• Prompt
Look through the records below for the line with "had four research". Return that line and each one after it up to and including the line with "was conducted 2001-2006, was", exactly.

====== Record excerpts

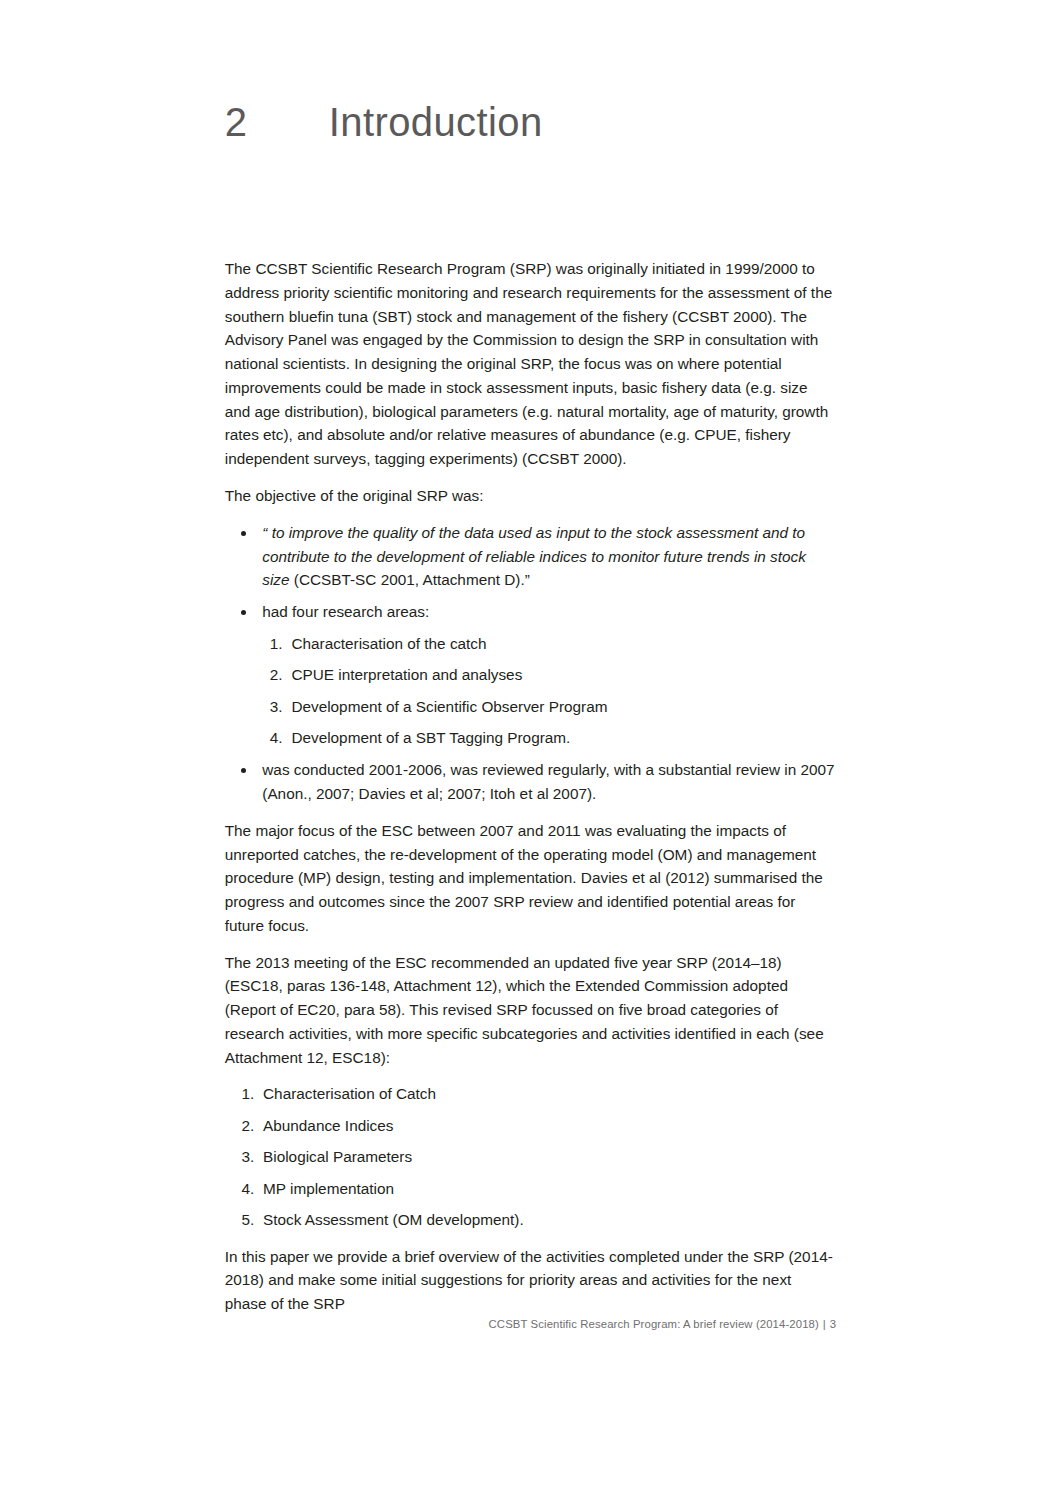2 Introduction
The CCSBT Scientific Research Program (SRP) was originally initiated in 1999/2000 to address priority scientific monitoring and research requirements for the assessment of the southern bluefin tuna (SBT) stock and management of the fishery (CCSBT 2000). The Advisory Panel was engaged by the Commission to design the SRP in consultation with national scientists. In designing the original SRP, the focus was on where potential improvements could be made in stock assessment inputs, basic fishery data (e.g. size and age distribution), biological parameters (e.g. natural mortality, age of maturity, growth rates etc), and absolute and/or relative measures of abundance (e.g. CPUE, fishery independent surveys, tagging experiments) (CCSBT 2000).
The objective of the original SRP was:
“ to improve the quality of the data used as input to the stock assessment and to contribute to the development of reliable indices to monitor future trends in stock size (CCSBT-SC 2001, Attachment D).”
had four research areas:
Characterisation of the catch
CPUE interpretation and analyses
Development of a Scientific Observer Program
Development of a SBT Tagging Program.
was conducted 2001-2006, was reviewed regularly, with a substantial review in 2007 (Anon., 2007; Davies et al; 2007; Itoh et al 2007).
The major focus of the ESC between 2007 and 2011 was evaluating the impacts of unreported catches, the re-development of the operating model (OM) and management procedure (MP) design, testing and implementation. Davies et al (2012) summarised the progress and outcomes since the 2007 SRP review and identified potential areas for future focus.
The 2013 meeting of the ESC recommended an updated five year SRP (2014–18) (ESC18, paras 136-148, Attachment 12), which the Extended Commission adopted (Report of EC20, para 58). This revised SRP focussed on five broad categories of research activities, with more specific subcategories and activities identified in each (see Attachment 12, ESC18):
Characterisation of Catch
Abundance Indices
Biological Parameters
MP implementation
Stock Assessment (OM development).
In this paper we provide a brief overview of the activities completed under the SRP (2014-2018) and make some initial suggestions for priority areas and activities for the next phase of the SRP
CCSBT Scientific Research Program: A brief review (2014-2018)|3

============
====== Record excerpts

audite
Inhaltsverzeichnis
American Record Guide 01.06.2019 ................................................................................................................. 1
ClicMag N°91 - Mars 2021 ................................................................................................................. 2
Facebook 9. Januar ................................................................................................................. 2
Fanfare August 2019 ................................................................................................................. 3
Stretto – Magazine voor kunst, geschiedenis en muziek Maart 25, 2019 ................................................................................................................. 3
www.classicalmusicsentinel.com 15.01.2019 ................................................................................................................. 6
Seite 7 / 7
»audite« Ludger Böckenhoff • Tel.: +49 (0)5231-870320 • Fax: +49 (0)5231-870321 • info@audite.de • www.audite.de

============

• Result of the task
had four research areas:
Characterisation of the catch
CPUE interpretation and analyses
Development of a Scientific Observer Program
Development of a SBT Tagging Program.
was conducted 2001-2006, was reviewed regularly, with a substantial review in 2007 (Anon., 2007; Davies et al; 2007; Itoh et al 2007).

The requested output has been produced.